Banks, who represents the 1st District over on the east side, is a Democrat, but he ought to be better known as a vile and disgusting criminal, who was elected four years ago despite having eight felony convictions. Since he arrived in office, he has cost the state an extra $85,622 because they had to pay a law firm, Dickinson Wright, to defend him after a male member of his staff charged he was sexually abused by Banks, and then fired when he wouldn't submit to his advances.
The lawsuit was settled out of court, but Banks has now been accused of three more felonies, and Michigan Attorney General Bill Schuette wants him put away for life as a habitual offender. Whatever you think of that, this creature should certainly be put out of the legislature.
Give the Republicans this much: Their leadership denounced their two scuzzballs, Todd Courser and Cindy Gamrat, and worked to toss them out of the legislature.
But the Democratic leadership hasn't denounced Banks, any more than they did Virgil "shoot 'em up" Smith, before he actually went to jail.

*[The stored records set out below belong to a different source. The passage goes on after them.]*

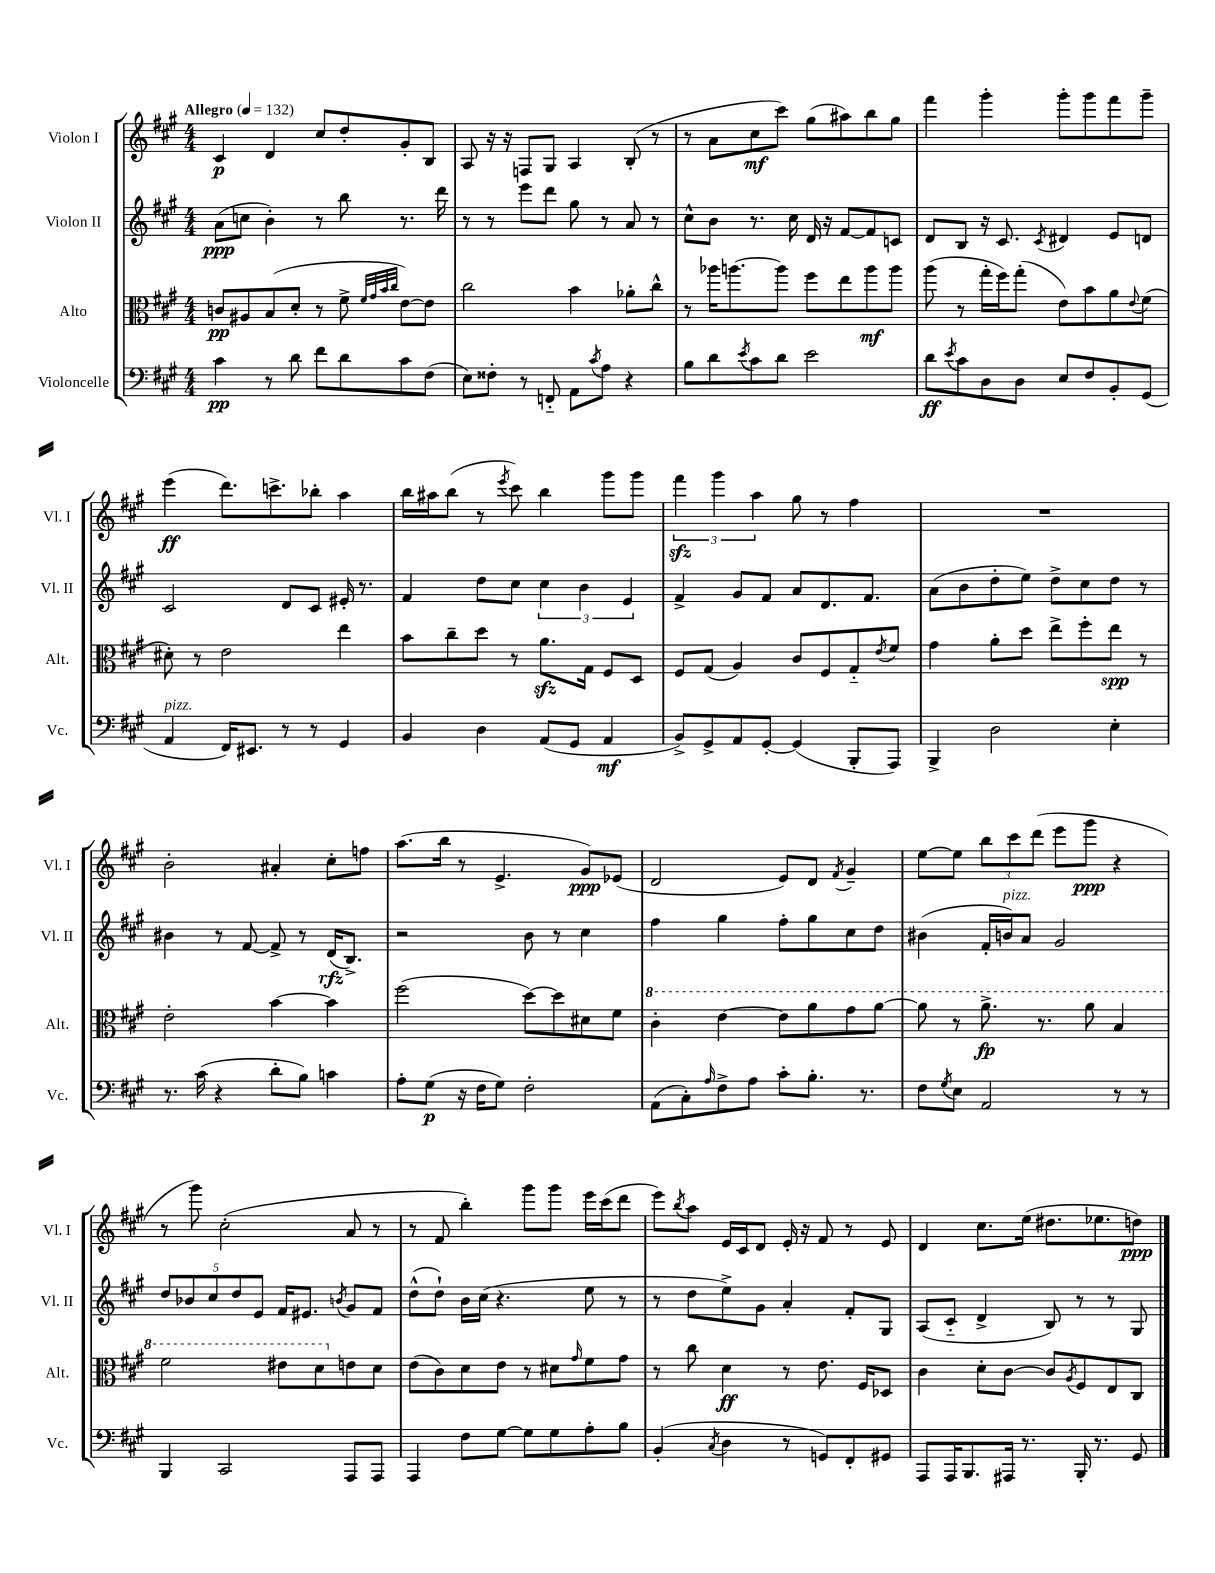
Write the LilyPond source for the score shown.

<<
\new StaffGroup <<
\new Staff = "s0" \with { instrumentName = "Violon I" shortInstrumentName = "Vl. I" } {
    \clef treble \key a \major \numericTimeSignature \time 4/4 \tempo "Allegro" 4 = 132
    cis'4\p d'4 cis''8 d''8-. gis'8-. b8 |
    a8 r16 r16 f8 gis8 a4 b8-.( r8 |
    r8 a'8 cis''8\mf cis'''8) gis''8( ais''8) b''8 gis''8 |
    fis'''4 gis'''4-. gis'''8-. gis'''8 fis'''8 gis'''8-- |
    e'''4\ff( d'''8.) c'''8.-> bes''8-. a''4 |
    b''16 ais''16 b''8( r8 \acciaccatura { e'''8 } cis'''8) b''4 gis'''8 gis'''8 |
    \tuplet 3/2 { fis'''4\sfz gis'''4 a''4 } gis''8 r8 fis''4 |
    R1 |
    b'2-. ais'4-. cis''8-. f''8 |
    a''8.( b''16 r8 e'4.-> gis'8\ppp) ees'8( |
    d'2 e'8) d'8 \acciaccatura { fis'8 } gis'4-- |
    e''8~ e''8 \tuplet 3/2 { b''8 cis'''8 d'''8( } e'''8 gis'''8\ppp r4 |
    r8 gis'''8) cis''2-.( a'8 r8 |
    r8 fis'8 b''4-.) gis'''8 gis'''8 e'''16 cis'''16( d'''8 |
    e'''8) \acciaccatura { b''8 } a''8 e'16 cis'16 d'8 e'16-. r16 fis'8 r8 e'8 |
    d'4 cis''8. e''16( dis''8. ees''8. d''8\ppp) \bar "|." |
}
\new Staff = "s1" \with { instrumentName = "Violon II" shortInstrumentName = "Vl. II" } {
    \clef treble \key a \major \numericTimeSignature \time 4/4
    a'8\ppp( c''8 b'4-.) r8 b''8 r8. d'''16 |
    r8 r8 e'''8 d'''8 gis''8 r8 a'8 r8 |
    cis''8-^ b'8 r8. cis''16 d'16 r16 fis'8~ fis'8 c'8 |
    d'8 b8 r16 cis'8. \acciaccatura { cis'8 } dis'4 e'8 d'8 |
    cis'2 d'8 cis'8 eis'16-. r8. |
    fis'4 d''8 cis''8 \tuplet 3/2 { cis''4 b'4 e'4 } |
    fis'4-> gis'8 fis'8 a'8 d'8. fis'8. |
    a'8( b'8 d''8-. e''8) d''8-> cis''8 d''8 r8 |
    bis'4 r8 fis'8~ fis'8-> r8 d'16\rfz( b8.->) |
    r2 b'8 r8 cis''4 |
    fis''4 gis''4 fis''8-. gis''8 cis''8 d''8 |
    bis'4( fis'16-. b'16^\markup { \italic "pizz." }) a'8 gis'2 |
    \tuplet 5/4 { d''8 bes'8 cis''8 d''8 e'8 } fis'16 eis'8. \acciaccatura { b'8 } gis'8 fis'8 |
    d''8-^( d''8-!) b'16 cis''16( r4. e''8 r8 |
    r8 d''8 e''8->) gis'8 a'4-. fis'8-. gis8 |
    a8( cis'8-_ d'4-> b8) r8 r8 gis8 \bar "|." |
}
\new Staff = "s2" \with { instrumentName = "Alto" shortInstrumentName = "Alt." } {
    \clef alto \key a \major \numericTimeSignature \time 4/4
    c'8\pp ais8 b8( d'8-. r8 fis'8-> \grace { fis'32 gis'32 b'32 cis''32 } e'8~) e'8 |
    cis''2 b'4 aes'8-. cis''8-^ |
    r8 aes''16 a''8.~ a''8 fis''8 e''8 a''8\mf a''8 |
    a''8( r8 gis''16-. fis''16) gis''8-.( e'8) b'8 a'8 \appoggiatura { e'8 } fis'8( |
    dis'8-.) r8 e'2 e''4 |
    b'8 cis''8-- d''8 r8 a'8.\sfz gis16 fis8 d8 |
    fis8 gis8( a4) cis'8 fis8 gis8-_ \acciaccatura { e'8 } fis'8 |
    gis'4 a'8-. d''8 e''8-> fis''8-. e''8\spp r8 |
    e'2-. b'4~ b'4 |
    fis''2( d''8~) d''8 dis'8 fis'8 |
    \ottava #1 cis''4-. e''4~ e''8 a''8 gis''8 a''8~ |
    a''8 r8 a''8.->\fp r8. a''8 b'4 |
    fis''2 eis''8 d''8 \ottava #0 e'!8 d'8 |
    e'8( cis'8) d'8 e'8 r8 dis'8 \grace { gis'16 } fis'8 gis'8 |
    r8 cis''8 d'4\ff r8 e'8. fis16 des8 |
    cis'4 d'8-. cis'8~ cis'8 \acciaccatura { a8 } fis8 e8 cis8 \bar "|." |
}
\new Staff = "s3" \with { instrumentName = "Violoncelle" shortInstrumentName = "Vc." } {
    \clef bass \key a \major \numericTimeSignature \time 4/4
    cis'4\pp r8 d'8 fis'8 d'8 cis'8 fis8( |
    e8) fisis8-. r8 f,8-_ a,8 \acciaccatura { cis'8 } a8 r4 |
    b8 d'8 \acciaccatura { e'8 } cis'8 d'8 e'2 |
    d'8\ff \acciaccatura { e'8 } cis'8 d8 d8 e8 fis8 b,8-. gis,8( |
    a,4^\markup { \italic "pizz." } fis,16) eis,8. r8 r8 gis,4 |
    b,4 d4 a,8( gis,8 a,4\mf |
    b,8->) gis,8-> a,8 gis,8~-. gis,4( b,,8-. a,,8) |
    b,,4-> d2 e4-. |
    r8. cis'16( r4 d'8-. b8) c'4 |
    a8-. gis8\p( r16 fis16 gis8) fis2-. |
    a,8( cis8-.) \grace { a16 } fis8-> a8 cis'8-. b8.-. r8. |
    fis8 \acciaccatura { gis8 } e8 a,2 r8 r8 |
    b,,4 cis,2 a,,8 a,,8 |
    a,,4 fis8 gis8~ gis8 gis8 a8-. b8 |
    b,4-.( \acciaccatura { cis8 } d4 r8 g,8) fis,8-. gis,8 |
    a,,8 a,,16 b,,8. ais,,16 r8. b,,16-. r8. gis,8 \bar "|." |
}
>>
>>
\layout { \context { \Score \remove "Bar_number_engraver" } }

My guess is this is a sort of reverse racism, or a patronizing fear of angering black Detroiters.
I don't know Bill Broman, though I understand he has some interesting ideas on feeding the poor. I probably disagree with him on many issues — but so what?
Anyone living in his district should vote for him, and give him campaign money. And if by a miracle he makes it, we should pay for Brian Banks' old office to be fumigated.